While approximately 90% of farmers will go through a re-certification audit, consistently poor performers will go through an extension audit instead, whereby instead of being re-certified for 12 months, they will receive a four-month extension to their current certificate.
“Those farms then would go through their normal renewal process then once that four-month extension runs out,” Houlihan added.
The audit process
Commenting on the layout and process of the remote audits that will be conducted, Houlihan said that, firstly, farmers will receive a letter in the post which will include: an explanation of what the remote audit is; reasons why it is being done; and a check list of areas to be covered.
Noting that Quality Assurance auditors will phone the farmers in question after they receive this letter, the manager said:
“The auditors will explain what’s involved in a remote audit and explain what the process will be for the farmer to get information uploaded ahead of a second phone call at a later date – which is essentially the ‘audit’ phone call.”
After discussing what the audit will comprise of, the auditors will agree a suitable time and date with the farmer for the second call, he said.
Once that’s agreed, and the call is ended, the auditor puts in the schedule date on the database and that triggers a text message to go to the farmer. In that text there is a weblink.
Houlihan added that the weblink will bring farmers to the page where they will upload the photographs needed for the audit, which will correspond with the checklist sent out.
“They will be asked to take photos of various things around the yard: the animal house; feed stores; medicine stores; the dairy and the milking parlour on dairy farms; the crush and handling facilities; pictures of the stock on the farm – and then also some pictures on the record side of it, such as: herd register; flock; register; medicine records; feed dockets; and things like that.”
The manager said that there is no username or PIN needed for the weblink sent to an individual farmer as it’s a unique link for that farm.
Farmers select photos from the camera roll, or they can use the camera there and then to take a photo, and that gets uploaded into that particular area.
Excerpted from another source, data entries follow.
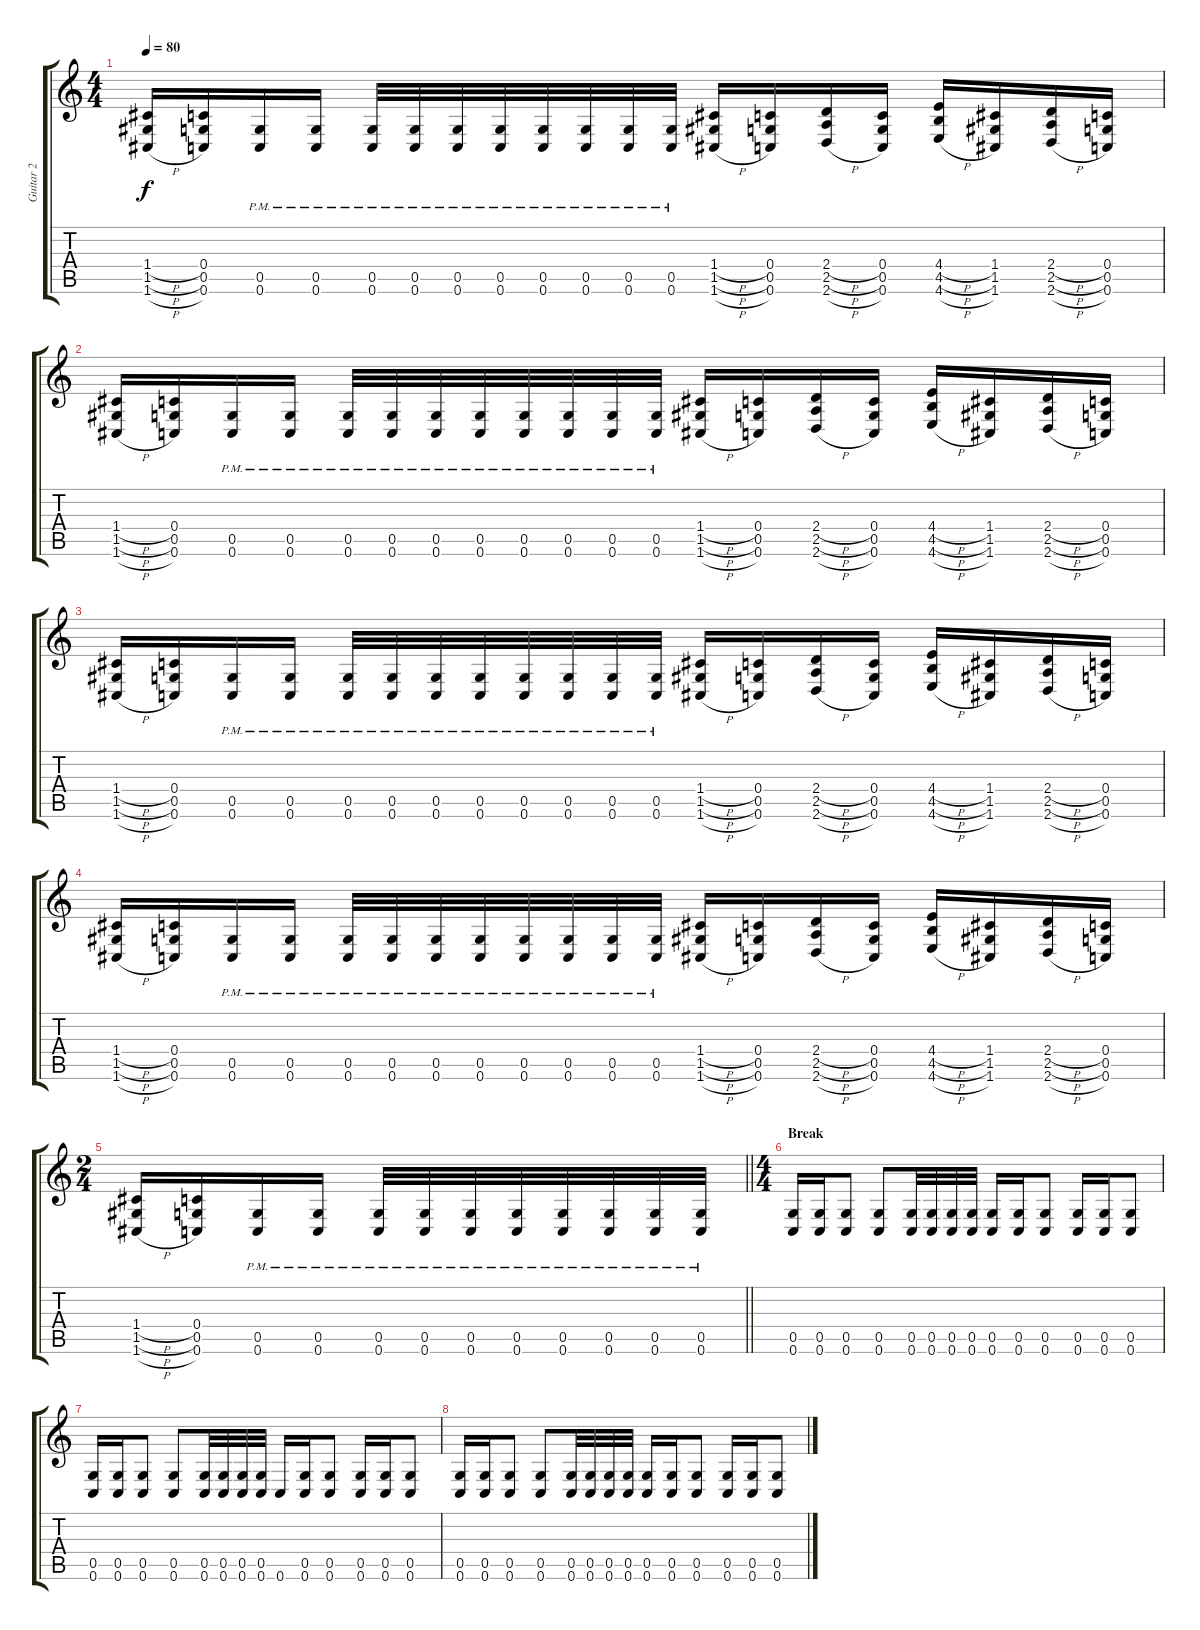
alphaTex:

\track ("Guitar 2" "Guitar 2") {instrument distortionguitar}
\staff {score tabs}
\tuning (D4 A3 F3 C3 G2 C2) {hide}
\ts (4 4)
\tempo 80
\clef g2
\ks c
(1.4{h} 1.5{h} 1.6{h}).16{dy f} (0.4 0.5 0.6).16 (0.5{pm} 0.6{pm}).16 (0.5{pm} 0.6{pm}).16 (0.5{pm} 0.6{pm}).32 (0.5{pm} 0.6{pm}).32 (0.5{pm} 0.6{pm}).32 (0.5{pm} 0.6).32 (0.5{pm} 0.6).32 (0.5{pm} 0.6).32 (0.5{pm} 0.6).32 (0.5{pm} 0.6{pm}).32 (1.4{h} 1.5{h} 1.6{h}).16 (0.4 0.5 0.6).16 (2.4{h} 2.5{h} 2.6{h}).16 (0.4 0.5 0.6).16 (4.4{h} 4.5{h} 4.6{h}).16 (1.4 1.5 1.6).16 (2.4{h} 2.5{h} 2.6{h}).16 (0.4 0.5 0.6).16 |
(1.4{h} 1.5{h} 1.6{h}).16 (0.4 0.5 0.6).16 (0.5{pm} 0.6{pm}).16 (0.5{pm} 0.6{pm}).16 (0.5{pm} 0.6{pm}).32 (0.5{pm} 0.6{pm}).32 (0.5{pm} 0.6{pm}).32 (0.5{pm} 0.6).32 (0.5{pm} 0.6).32 (0.5{pm} 0.6).32 (0.5{pm} 0.6).32 (0.5{pm} 0.6{pm}).32 (1.4{h} 1.5{h} 1.6{h}).16 (0.4 0.5 0.6).16 (2.4{h} 2.5{h} 2.6{h}).16 (0.4 0.5 0.6).16 (4.4{h} 4.5{h} 4.6{h}).16 (1.4 1.5 1.6).16 (2.4{h} 2.5{h} 2.6{h}).16 (0.4 0.5 0.6).16 |
(1.4{h} 1.5{h} 1.6{h}).16 (0.4 0.5 0.6).16 (0.5{pm} 0.6{pm}).16 (0.5{pm} 0.6{pm}).16 (0.5{pm} 0.6{pm}).32 (0.5{pm} 0.6{pm}).32 (0.5{pm} 0.6{pm}).32 (0.5{pm} 0.6).32 (0.5{pm} 0.6).32 (0.5{pm} 0.6).32 (0.5{pm} 0.6).32 (0.5{pm} 0.6{pm}).32 (1.4{h} 1.5{h} 1.6{h}).16 (0.4 0.5 0.6).16 (2.4{h} 2.5{h} 2.6{h}).16 (0.4 0.5 0.6).16 (4.4{h} 4.5{h} 4.6{h}).16 (1.4 1.5 1.6).16 (2.4{h} 2.5{h} 2.6{h}).16 (0.4 0.5 0.6).16 |
(1.4{h} 1.5{h} 1.6{h}).16 (0.4 0.5 0.6).16 (0.5{pm} 0.6{pm}).16 (0.5{pm} 0.6{pm}).16 (0.5{pm} 0.6{pm}).32 (0.5{pm} 0.6{pm}).32 (0.5{pm} 0.6{pm}).32 (0.5{pm} 0.6).32 (0.5{pm} 0.6).32 (0.5{pm} 0.6).32 (0.5{pm} 0.6).32 (0.5{pm} 0.6{pm}).32 (1.4{h} 1.5{h} 1.6{h}).16 (0.4 0.5 0.6).16 (2.4{h} 2.5{h} 2.6{h}).16 (0.4 0.5 0.6).16 (4.4{h} 4.5{h} 4.6{h}).16 (1.4 1.5 1.6).16 (2.4{h} 2.5{h} 2.6{h}).16 (0.4 0.5 0.6).16 |
\ts (2 4)
\barLineRight lightlight
(1.4{h} 1.5{h} 1.6{h}).16 (0.4 0.5 0.6).16 (0.5{pm} 0.6{pm}).16 (0.5{pm} 0.6{pm}).16 (0.5{pm} 0.6).32 (0.5{pm} 0.6).32 (0.5{pm} 0.6).32 (0.5{pm} 0.6).32 (0.5{pm} 0.6{pm}).32 (0.5{pm} 0.6{pm}).32 (0.5{pm} 0.6{pm}).32 (0.5{pm} 0.6{pm}).32 |
\ts (4 4)
\section ("" "Break")
(0.5 0.6).16 (0.5 0.6).16 (0.5 0.6).8 (0.5 0.6).8 (0.5 0.6).32 (0.5 0.6).32 (0.5 0.6).32 (0.5 0.6).32 (0.5 0.6).16 (0.5 0.6).16 (0.5 0.6).8 (0.5 0.6).16 (0.5 0.6).16 (0.5 0.6).8 |
(0.5 0.6).16 (0.5 0.6).16 (0.5 0.6).8 (0.5 0.6).8 (0.5 0.6).32 (0.5 0.6).32 (0.5 0.6).32 (0.5 0.6).32 0.6.16 (0.5 0.6).16 (0.5 0.6).8 (0.5 0.6).16 (0.5 0.6).16 (0.5 0.6).8 |
(0.5 0.6).16 (0.5 0.6).16 (0.5 0.6).8 (0.5 0.6).8 (0.5 0.6).32 (0.5 0.6).32 (0.5 0.6).32 (0.5 0.6).32 (0.5 0.6).16 (0.5 0.6).16 (0.5 0.6).8 (0.5 0.6).16 (0.5 0.6).16 (0.5 0.6).8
Then they can move onto the next one and work their way through the checklist.
“Once the farmer has that done, it’s just a matter of having that second audit phone call then with the auditor at the agreed date.
“In between that the auditor will look at all of the photos uploaded by the farmer and go through them to make sure that they are happy enough with them.”
Houlihan noted that any follow-up questions will be asked during the second call, with auditors able to score accordingly based on answers given.
The manager highlighted that if farmers have any issues with completing the audit, the Bord Bia help desk is ready and available to assist farmers with any problems they may have.
We’ll be trying to support the farmers as much as we can through the help desk – the staff were involved in giving advice, support and the development of it, they’re there ready and able to help.
“It’s rare that they have failed to help someone. We’ve also done sessions with the milk advisors in the dairy co-ops as well so they’re all up to speed with what’s involved.
“We’d like people to give it a chance and, where they need help, to look for help because the help is there,” Houlihan concluded.